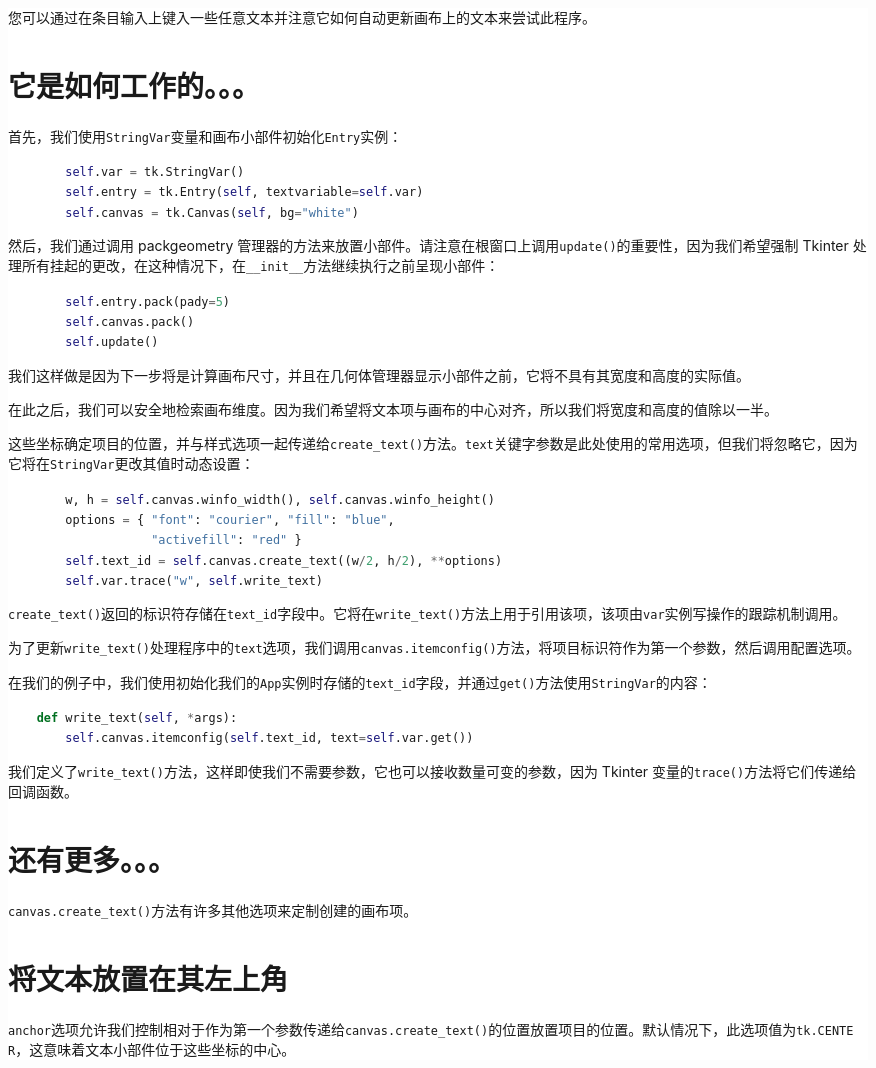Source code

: 您可以通过在条目输入上键入一些任意文本并注意它如何自动更新画布上的文本来尝试此程序。

# 它是如何工作的。。。

首先，我们使用`StringVar`变量和画布小部件初始化`Entry`实例：

```py
        self.var = tk.StringVar()
        self.entry = tk.Entry(self, textvariable=self.var)
        self.canvas = tk.Canvas(self, bg="white")
```

然后，我们通过调用 packgeometry 管理器的方法来放置小部件。请注意在根窗口上调用`update()`的重要性，因为我们希望强制 Tkinter 处理所有挂起的更改，在这种情况下，在`__init__`方法继续执行之前呈现小部件：

```py
        self.entry.pack(pady=5)
        self.canvas.pack()
        self.update()
```

我们这样做是因为下一步将是计算画布尺寸，并且在几何体管理器显示小部件之前，它将不具有其宽度和高度的实际值。

在此之后，我们可以安全地检索画布维度。因为我们希望将文本项与画布的中心对齐，所以我们将宽度和高度的值除以一半。

这些坐标确定项目的位置，并与样式选项一起传递给`create_text()`方法。`text`关键字参数是此处使用的常用选项，但我们将忽略它，因为它将在`StringVar`更改其值时动态设置：

```py
        w, h = self.canvas.winfo_width(), self.canvas.winfo_height()
        options = { "font": "courier", "fill": "blue",
                    "activefill": "red" }
        self.text_id = self.canvas.create_text((w/2, h/2), **options)
        self.var.trace("w", self.write_text)
```

`create_text()`返回的标识符存储在`text_id`字段中。它将在`write_text()`方法上用于引用该项，该项由`var`实例写操作的跟踪机制调用。

为了更新`write_text()`处理程序中的`text`选项，我们调用`canvas.itemconfig()`方法，将项目标识符作为第一个参数，然后调用配置选项。

在我们的例子中，我们使用初始化我们的`App`实例时存储的`text_id`字段，并通过`get()`方法使用`StringVar`的内容：

```py
    def write_text(self, *args):
        self.canvas.itemconfig(self.text_id, text=self.var.get())
```

我们定义了`write_text()`方法，这样即使我们不需要参数，它也可以接收数量可变的参数，因为 Tkinter 变量的`trace()`方法将它们传递给回调函数。

# 还有更多。。。

`canvas.create_text()`方法有许多其他选项来定制创建的画布项。

# 将文本放置在其左上角

`anchor`选项允许我们控制相对于作为第一个参数传递给`canvas.create_text()`的位置放置项目的位置。默认情况下，此选项值为`tk.CENTER`，这意味着文本小部件位于这些坐标的中心。
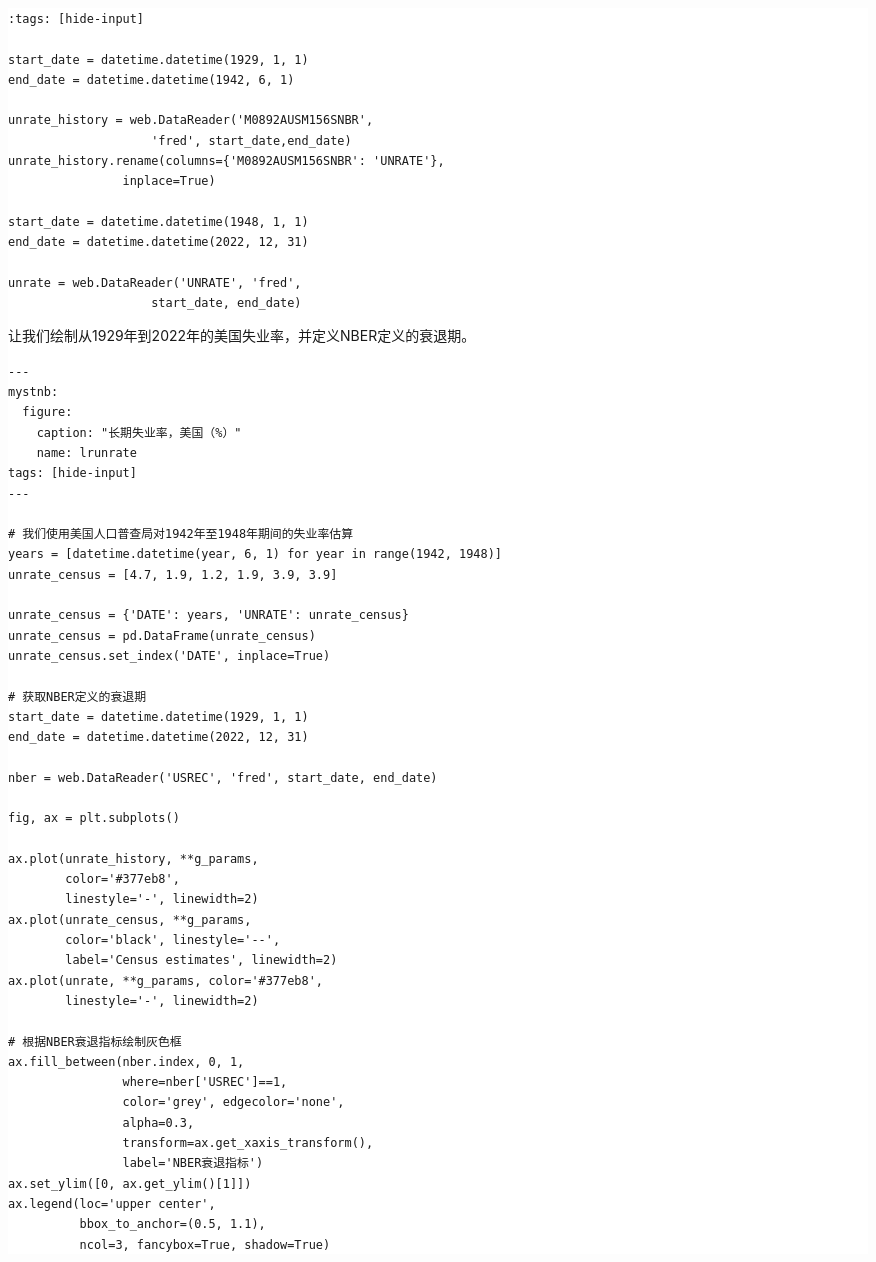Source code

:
 ```{code-cell} ipython3
:tags: [hide-input]

start_date = datetime.datetime(1929, 1, 1)
end_date = datetime.datetime(1942, 6, 1)

unrate_history = web.DataReader('M0892AUSM156SNBR', 
                    'fred', start_date,end_date)
unrate_history.rename(columns={'M0892AUSM156SNBR': 'UNRATE'}, 
                inplace=True)

start_date = datetime.datetime(1948, 1, 1)
end_date = datetime.datetime(2022, 12, 31)

unrate = web.DataReader('UNRATE', 'fred', 
                    start_date, end_date)
```

让我们绘制从1929年到2022年的美国失业率，并定义NBER定义的衰退期。

```{code-cell} ipython3
---
mystnb:
  figure:
    caption: "长期失业率，美国（%）"
    name: lrunrate
tags: [hide-input]
---

# 我们使用美国人口普查局对1942年至1948年期间的失业率估算
years = [datetime.datetime(year, 6, 1) for year in range(1942, 1948)]
unrate_census = [4.7, 1.9, 1.2, 1.9, 3.9, 3.9]

unrate_census = {'DATE': years, 'UNRATE': unrate_census}
unrate_census = pd.DataFrame(unrate_census)
unrate_census.set_index('DATE', inplace=True)

# 获取NBER定义的衰退期
start_date = datetime.datetime(1929, 1, 1)
end_date = datetime.datetime(2022, 12, 31)

nber = web.DataReader('USREC', 'fred', start_date, end_date)

fig, ax = plt.subplots()

ax.plot(unrate_history, **g_params, 
        color='#377eb8', 
        linestyle='-', linewidth=2)
ax.plot(unrate_census, **g_params, 
        color='black', linestyle='--', 
        label='Census estimates', linewidth=2)
ax.plot(unrate, **g_params, color='#377eb8', 
        linestyle='-', linewidth=2)

# 根据NBER衰退指标绘制灰色框
ax.fill_between(nber.index, 0, 1,
                where=nber['USREC']==1, 
                color='grey', edgecolor='none',
                alpha=0.3, 
                transform=ax.get_xaxis_transform(), 
                label='NBER衰退指标')
ax.set_ylim([0, ax.get_ylim()[1]])
ax.legend(loc='upper center', 
          bbox_to_anchor=(0.5, 1.1),
          ncol=3, fancybox=True, shadow=True)
```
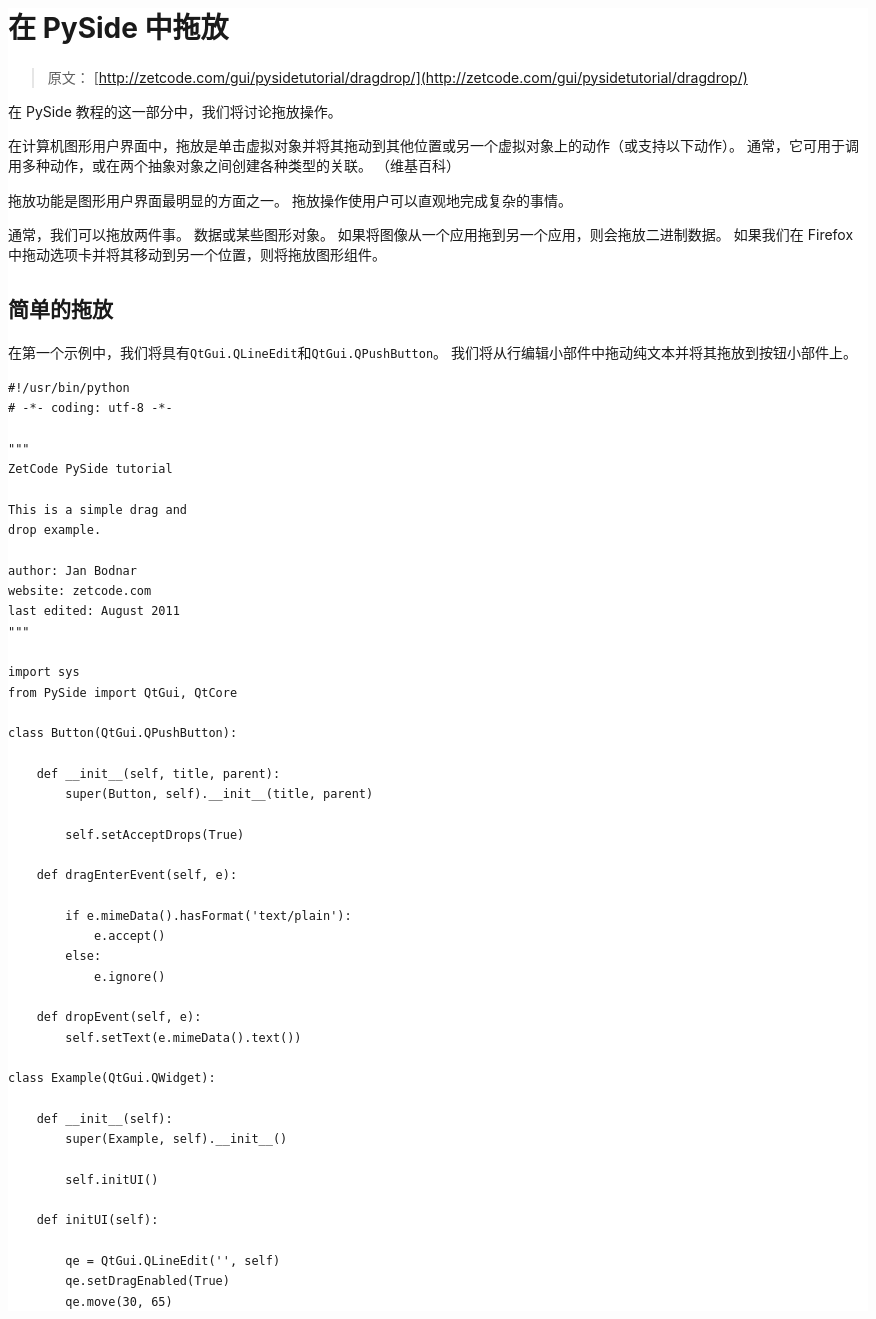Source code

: # 在 PySide 中拖放

> 原文： [http://zetcode.com/gui/pysidetutorial/dragdrop/](http://zetcode.com/gui/pysidetutorial/dragdrop/)

在 PySide 教程的这一部分中，我们将讨论拖放操作。

在计算机图形用户界面中，拖放是单击虚拟对象并将其拖动到其他位置或另一个虚拟对象上的动作（或支持以下动作）。 通常，它可用于调用多种动作，或在两个抽象对象之间创建各种类型的关联。 （维基百科）

拖放功能是图形用户界面最明显的方面之一。 拖放操作使用户可以直观地完成复杂的事情。

通常，我们可以拖放两件事。 数据或某些图形对象。 如果将图像从一个应用拖到另一个应用，则会拖放二进制数据。 如果我们在 Firefox 中拖动选项卡并将其移动到另一个位置，则将拖放图形组件。

## 简单的拖放

在第一个示例中，我们将具有`QtGui.QLineEdit`和`QtGui.QPushButton`。 我们将从行编辑小部件中拖动纯文本并将其拖放到按钮小部件上。

```
#!/usr/bin/python
# -*- coding: utf-8 -*-

"""
ZetCode PySide tutorial 

This is a simple drag and
drop example.  

author: Jan Bodnar
website: zetcode.com 
last edited: August 2011
"""

import sys
from PySide import QtGui, QtCore

class Button(QtGui.QPushButton):

    def __init__(self, title, parent):
        super(Button, self).__init__(title, parent)

        self.setAcceptDrops(True)

    def dragEnterEvent(self, e):

        if e.mimeData().hasFormat('text/plain'):
            e.accept()
        else:
            e.ignore() 

    def dropEvent(self, e):
        self.setText(e.mimeData().text())

class Example(QtGui.QWidget):

    def __init__(self):
        super(Example, self).__init__()

        self.initUI()

    def initUI(self):      

        qe = QtGui.QLineEdit('', self)
        qe.setDragEnabled(True)
        qe.move(30, 65)

```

━━━━

### TASK STATEMENT
Return each line of the data above that includes the word "datetime".

### EXPECTED OUTPUT
start_date = datetime.datetime(1929, 1, 1)
end_date = datetime.datetime(1942, 6, 1)
start_date = datetime.datetime(1948, 1, 1)
end_date = datetime.datetime(2022, 12, 31)
years = [datetime.datetime(year, 6, 1) for year in range(1942, 1948)]
start_date = datetime.datetime(1929, 1, 1)
end_date = datetime.datetime(2022, 12, 31)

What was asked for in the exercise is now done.